▶ RECORDS:
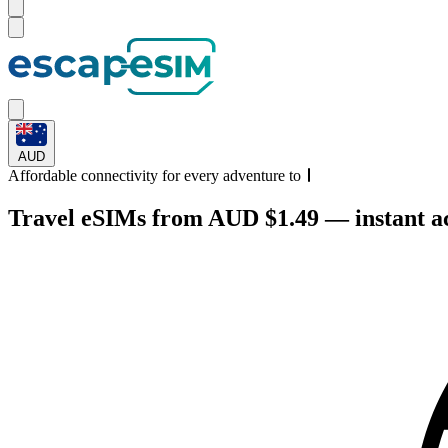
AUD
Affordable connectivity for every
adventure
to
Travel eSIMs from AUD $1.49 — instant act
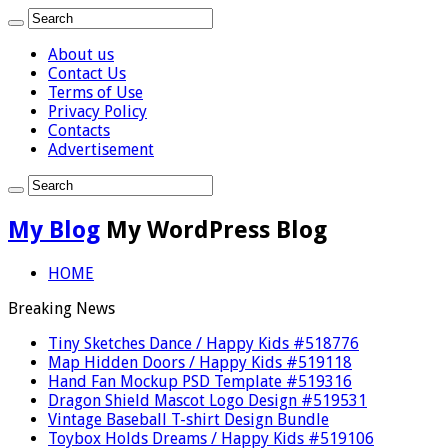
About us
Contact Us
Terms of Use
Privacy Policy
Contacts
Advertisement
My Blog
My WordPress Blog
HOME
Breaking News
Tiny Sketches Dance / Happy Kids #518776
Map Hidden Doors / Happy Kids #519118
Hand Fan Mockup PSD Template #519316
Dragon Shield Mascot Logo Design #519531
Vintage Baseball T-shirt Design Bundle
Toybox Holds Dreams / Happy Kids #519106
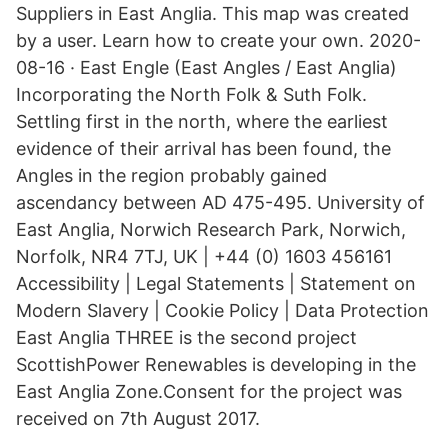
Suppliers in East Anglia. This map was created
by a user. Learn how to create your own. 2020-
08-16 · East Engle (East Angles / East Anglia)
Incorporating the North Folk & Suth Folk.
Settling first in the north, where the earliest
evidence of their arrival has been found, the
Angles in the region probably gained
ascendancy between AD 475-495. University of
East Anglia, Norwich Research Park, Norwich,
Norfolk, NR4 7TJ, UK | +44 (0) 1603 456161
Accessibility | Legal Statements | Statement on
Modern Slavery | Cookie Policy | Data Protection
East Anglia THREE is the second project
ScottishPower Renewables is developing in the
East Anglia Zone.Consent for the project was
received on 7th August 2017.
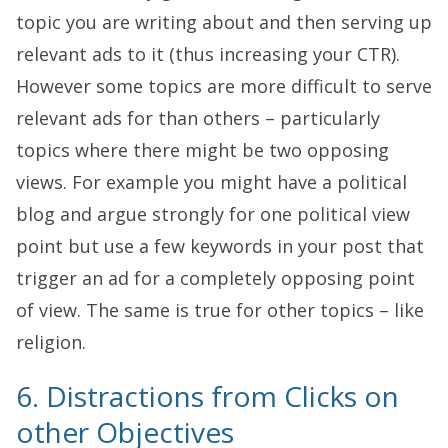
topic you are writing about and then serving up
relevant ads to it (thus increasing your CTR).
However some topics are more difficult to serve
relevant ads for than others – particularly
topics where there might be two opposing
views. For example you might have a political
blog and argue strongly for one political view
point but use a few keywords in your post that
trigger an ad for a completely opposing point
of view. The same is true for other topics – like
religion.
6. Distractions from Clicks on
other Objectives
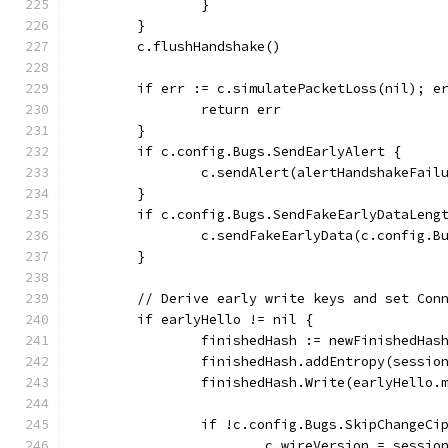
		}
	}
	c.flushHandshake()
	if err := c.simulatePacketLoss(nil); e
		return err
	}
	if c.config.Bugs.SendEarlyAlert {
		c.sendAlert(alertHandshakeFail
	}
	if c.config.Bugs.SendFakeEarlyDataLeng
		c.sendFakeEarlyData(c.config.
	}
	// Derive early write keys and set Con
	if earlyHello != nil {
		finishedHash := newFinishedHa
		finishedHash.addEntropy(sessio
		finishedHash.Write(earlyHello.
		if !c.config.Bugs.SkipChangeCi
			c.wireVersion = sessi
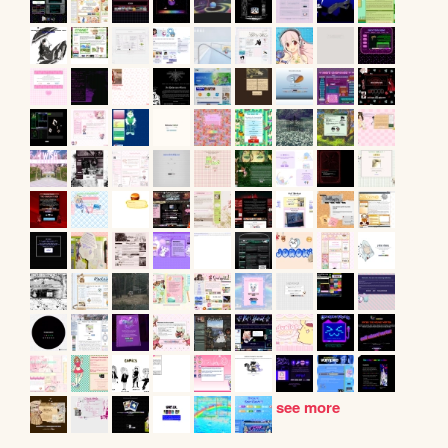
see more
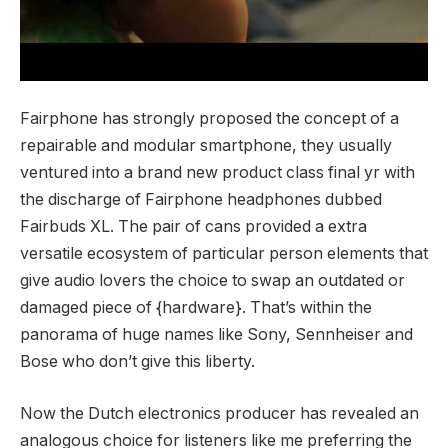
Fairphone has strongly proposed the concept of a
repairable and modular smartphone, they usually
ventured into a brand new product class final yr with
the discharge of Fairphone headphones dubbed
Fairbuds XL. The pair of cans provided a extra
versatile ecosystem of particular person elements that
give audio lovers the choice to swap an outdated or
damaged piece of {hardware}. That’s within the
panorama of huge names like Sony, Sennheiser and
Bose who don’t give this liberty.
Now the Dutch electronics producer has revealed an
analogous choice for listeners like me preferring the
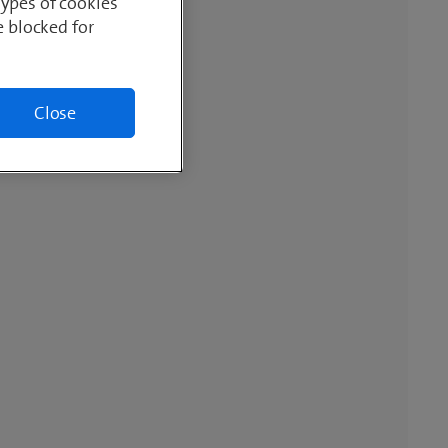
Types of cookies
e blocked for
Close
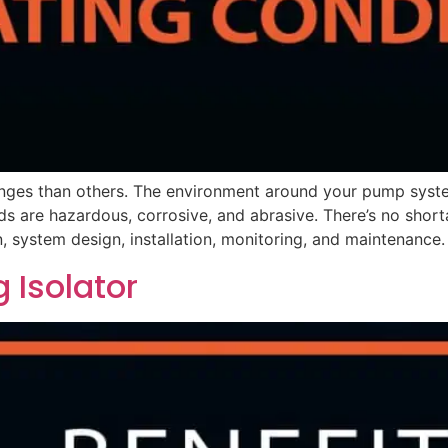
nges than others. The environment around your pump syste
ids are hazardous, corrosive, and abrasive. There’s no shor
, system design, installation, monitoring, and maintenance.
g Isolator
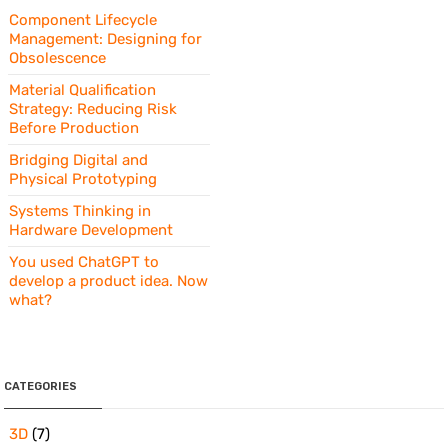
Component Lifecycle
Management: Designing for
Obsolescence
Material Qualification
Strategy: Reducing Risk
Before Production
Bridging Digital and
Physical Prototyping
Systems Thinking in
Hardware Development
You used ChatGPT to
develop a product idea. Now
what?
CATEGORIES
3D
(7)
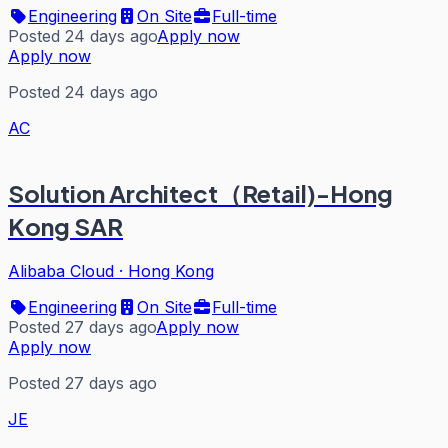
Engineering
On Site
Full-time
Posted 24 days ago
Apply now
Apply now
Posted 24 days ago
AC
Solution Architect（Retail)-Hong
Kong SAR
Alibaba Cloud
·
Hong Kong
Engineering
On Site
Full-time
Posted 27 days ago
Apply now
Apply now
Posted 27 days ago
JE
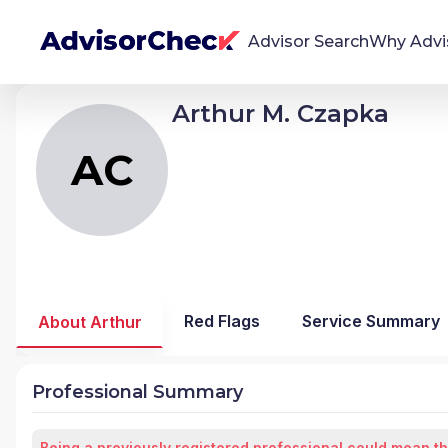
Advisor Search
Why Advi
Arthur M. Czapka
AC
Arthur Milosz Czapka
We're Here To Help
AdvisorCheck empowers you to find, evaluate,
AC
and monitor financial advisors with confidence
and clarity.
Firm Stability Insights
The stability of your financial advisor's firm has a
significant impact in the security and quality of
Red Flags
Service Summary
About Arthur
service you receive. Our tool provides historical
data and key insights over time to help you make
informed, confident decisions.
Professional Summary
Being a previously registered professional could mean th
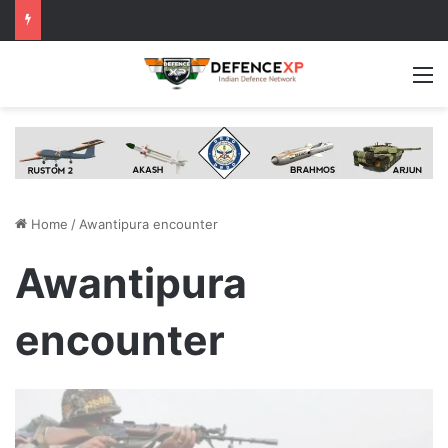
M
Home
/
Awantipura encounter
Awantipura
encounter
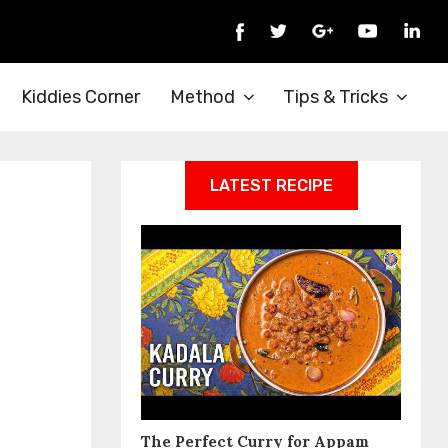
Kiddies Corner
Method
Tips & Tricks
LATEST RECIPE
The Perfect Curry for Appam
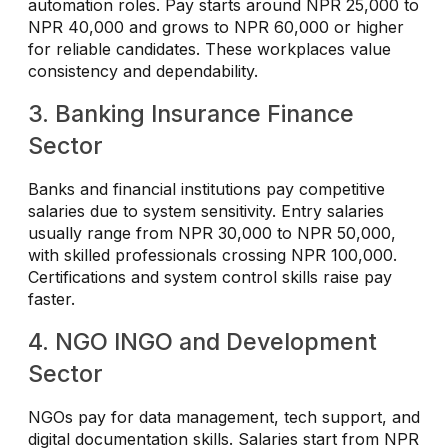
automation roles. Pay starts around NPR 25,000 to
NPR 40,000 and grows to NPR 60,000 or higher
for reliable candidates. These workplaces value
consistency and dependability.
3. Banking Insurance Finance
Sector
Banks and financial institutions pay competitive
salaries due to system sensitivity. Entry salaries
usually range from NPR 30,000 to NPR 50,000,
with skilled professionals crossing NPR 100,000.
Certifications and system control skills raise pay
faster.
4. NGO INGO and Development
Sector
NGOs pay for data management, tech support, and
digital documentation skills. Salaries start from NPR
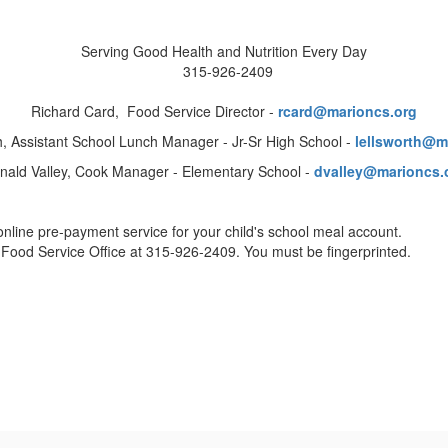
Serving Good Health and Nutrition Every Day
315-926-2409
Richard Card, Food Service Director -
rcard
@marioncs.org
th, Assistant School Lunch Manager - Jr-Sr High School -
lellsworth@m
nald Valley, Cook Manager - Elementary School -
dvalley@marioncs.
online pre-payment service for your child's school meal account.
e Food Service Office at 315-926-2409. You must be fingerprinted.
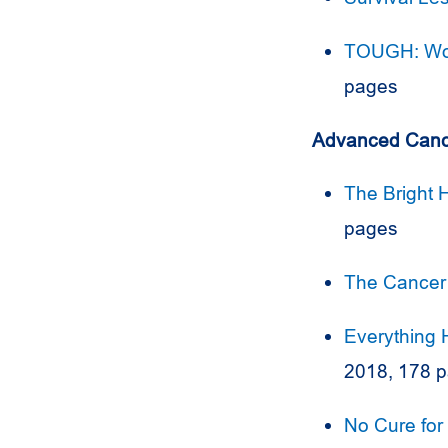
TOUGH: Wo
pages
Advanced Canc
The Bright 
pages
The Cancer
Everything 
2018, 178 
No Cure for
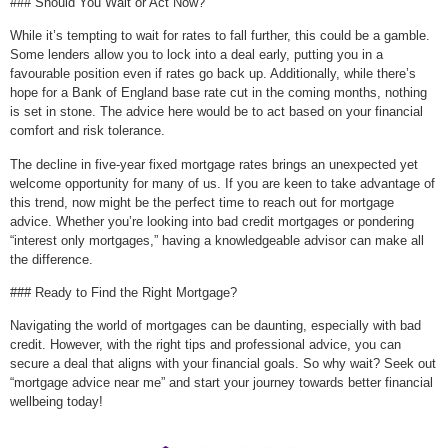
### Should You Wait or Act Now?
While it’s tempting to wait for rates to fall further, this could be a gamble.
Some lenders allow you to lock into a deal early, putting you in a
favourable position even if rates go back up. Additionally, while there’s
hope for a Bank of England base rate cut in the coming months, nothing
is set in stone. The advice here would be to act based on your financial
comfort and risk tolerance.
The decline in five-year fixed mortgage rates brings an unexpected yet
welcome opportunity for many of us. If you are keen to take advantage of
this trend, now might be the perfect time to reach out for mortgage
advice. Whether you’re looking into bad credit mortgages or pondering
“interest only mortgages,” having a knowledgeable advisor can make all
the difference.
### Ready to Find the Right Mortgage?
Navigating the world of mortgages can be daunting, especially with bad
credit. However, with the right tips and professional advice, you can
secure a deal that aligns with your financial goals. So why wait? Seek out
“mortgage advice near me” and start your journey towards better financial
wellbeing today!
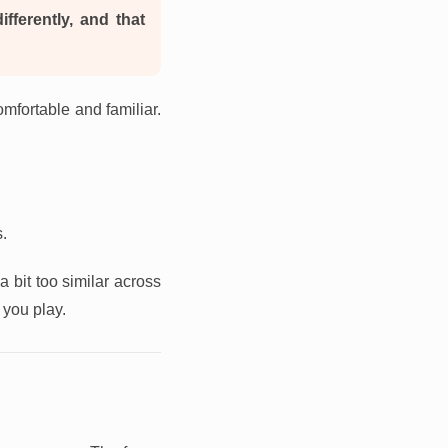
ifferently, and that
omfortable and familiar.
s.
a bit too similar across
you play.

▶ TASK GOAL: Reproduce all of the data above line for line, without any changes, and omit every picture marker from your answer.

▶ TASK OUTPUT:
AUD
Affordable connectivity for every
adventure
to
Travel eSIMs from AUD $1.49 — instant act
About us
Contact Us
Terms of Use
Privacy Policy
Contacts
Advertisement
My Blog
My WordPress Blog
HOME
Breaking News
Tiny Sketches Dance / Happy Kids #518776
Map Hidden Doors / Happy Kids #519118
Hand Fan Mockup PSD Template #519316
Dragon Shield Mascot Logo Design #519531
Vintage Baseball T-shirt Design Bundle
Toybox Holds Dreams / Happy Kids #519106
Suppliers in East Anglia. This map was created
by a user. Learn how to create your own. 2020-
08-16 · East Engle (East Angles / East Anglia)
Incorporating the North Folk & Suth Folk.
Settling first in the north, where the earliest
evidence of their arrival has been found, the
Angles in the region probably gained
ascendancy between AD 475-495. University of
East Anglia, Norwich Research Park, Norwich,
Norfolk, NR4 7TJ, UK | +44 (0) 1603 456161
Accessibility | Legal Statements | Statement on
Modern Slavery | Cookie Policy | Data Protection
East Anglia THREE is the second project
ScottishPower Renewables is developing in the
East Anglia Zone.Consent for the project was
received on 7th August 2017.
topic you are writing about and then serving up
relevant ads to it (thus increasing your CTR).
However some topics are more difficult to serve
relevant ads for than others – particularly
topics where there might be two opposing
views. For example you might have a political
blog and argue strongly for one political view
point but use a few keywords in your post that
trigger an ad for a completely opposing point
of view. The same is true for other topics – like
religion.
6. Distractions from Clicks on
other Objectives
		}
	}
	c.flushHandshake()
	if err := c.simulatePacketLoss(nil); e
		return err
	}
	if c.config.Bugs.SendEarlyAlert {
		c.sendAlert(alertHandshakeFail
	}
	if c.config.Bugs.SendFakeEarlyDataLeng
		c.sendFakeEarlyData(c.config.
	}
	// Derive early write keys and set Con
	if earlyHello != nil {
		finishedHash := newFinishedHa
		finishedHash.addEntropy(sessio
		finishedHash.Write(earlyHello.
		if !c.config.Bugs.SkipChangeCi
			c.wireVersion = sessi
see more
Fairphone has strongly proposed the concept of a
repairable and modular smartphone, they usually
ventured into a brand new product class final yr with
the discharge of Fairphone headphones dubbed
Fairbuds XL. The pair of cans provided a extra
versatile ecosystem of particular person elements that
give audio lovers the choice to swap an outdated or
damaged piece of {hardware}. That’s within the
panorama of huge names like Sony, Sennheiser and
Bose who don’t give this liberty.
Now the Dutch electronics producer has revealed an
analogous choice for listeners like me preferring the
Types of cookies
e blocked for
Close
nges than others. The environment around your pump syste
ids are hazardous, corrosive, and abrasive. There’s no shor
, system design, installation, monitoring, and maintenance.
g Isolator
Component Lifecycle
Management: Designing for
Obsolescence
Material Qualification
Strategy: Reducing Risk
Before Production
Bridging Digital and
Physical Prototyping
Systems Thinking in
Hardware Development
You used ChatGPT to
develop a product idea. Now
what?
CATEGORIES
3D
(7)
Engineering
On Site
Full-time
Posted 24 days ago
Apply now
Apply now
Posted 24 days ago
AC
Solution Architect（Retail)-Hong
Kong SAR
Alibaba Cloud
·
Hong Kong
Engineering
On Site
Full-time
Posted 27 days ago
Apply now
Apply now
Posted 27 days ago
JE
Advisor Search
Why Advi
Arthur M. Czapka
AC
Arthur Milosz Czapka
We're Here To Help
AdvisorCheck empowers you to find, evaluate,
AC
and monitor financial advisors with confidence
and clarity.
Firm Stability Insights
The stability of your financial advisor's firm has a
significant impact in the security and quality of
Red Flags
Service Summary
About Arthur
service you receive. Our tool provides historical
data and key insights over time to help you make
informed, confident decisions.
Professional Summary
Being a previously registered professional could mean th
M
Home
/
Awantipura encounter
Awantipura
encounter
Kiddies Corner
Method
Tips & Tricks
LATEST RECIPE
The Perfect Curry for Appam
automation roles. Pay starts around NPR 25,000 to
NPR 40,000 and grows to NPR 60,000 or higher
for reliable candidates. These workplaces value
consistency and dependability.
3. Banking Insurance Finance
Sector
Banks and financial institutions pay competitive
salaries due to system sensitivity. Entry salaries
usually range from NPR 30,000 to NPR 50,000,
with skilled professionals crossing NPR 100,000.
Certifications and system control skills raise pay
faster.
4. NGO INGO and Development
Sector
NGOs pay for data management, tech support, and
digital documentation skills. Salaries start from NPR
Serving Good Health and Nutrition Every Day
315-926-2409
Richard Card, Food Service Director -
rcard
@marioncs.org
th, Assistant School Lunch Manager - Jr-Sr High School -
lellsworth@m
nald Valley, Cook Manager - Elementary School -
dvalley@marioncs.
online pre-payment service for your child's school meal account.
e Food Service Office at 315-926-2409. You must be fingerprinted.
TOUGH: Wo
pages
Advanced Canc
The Bright 
pages
The Cancer
Everything 
2018, 178 
No Cure for
### Should You Wait or Act Now?
While it’s tempting to wait for rates to fall further, this could be a gamble.
Some lenders allow you to lock into a deal early, putting you in a
favourable position even if rates go back up. Additionally, while there’s
hope for a Bank of England base rate cut in the coming months, nothing
is set in stone. The advice here would be to act based on your financial
comfort and risk tolerance.
The decline in five-year fixed mortgage rates brings an unexpected yet
welcome opportunity for many of us. If you are keen to take advantage of
this trend, now might be the perfect time to reach out for mortgage
advice. Whether you’re looking into bad credit mortgages or pondering
“interest only mortgages,” having a knowledgeable advisor can make all
the difference.
### Ready to Find the Right Mortgage?
Navigating the world of mortgages can be daunting, especially with bad
credit. However, with the right tips and professional advice, you can
secure a deal that aligns with your financial goals. So why wait? Seek out
“mortgage advice near me” and start your journey towards better financial
wellbeing today!
ifferently, and that
omfortable and familiar.
s.
a bit too similar across
you play.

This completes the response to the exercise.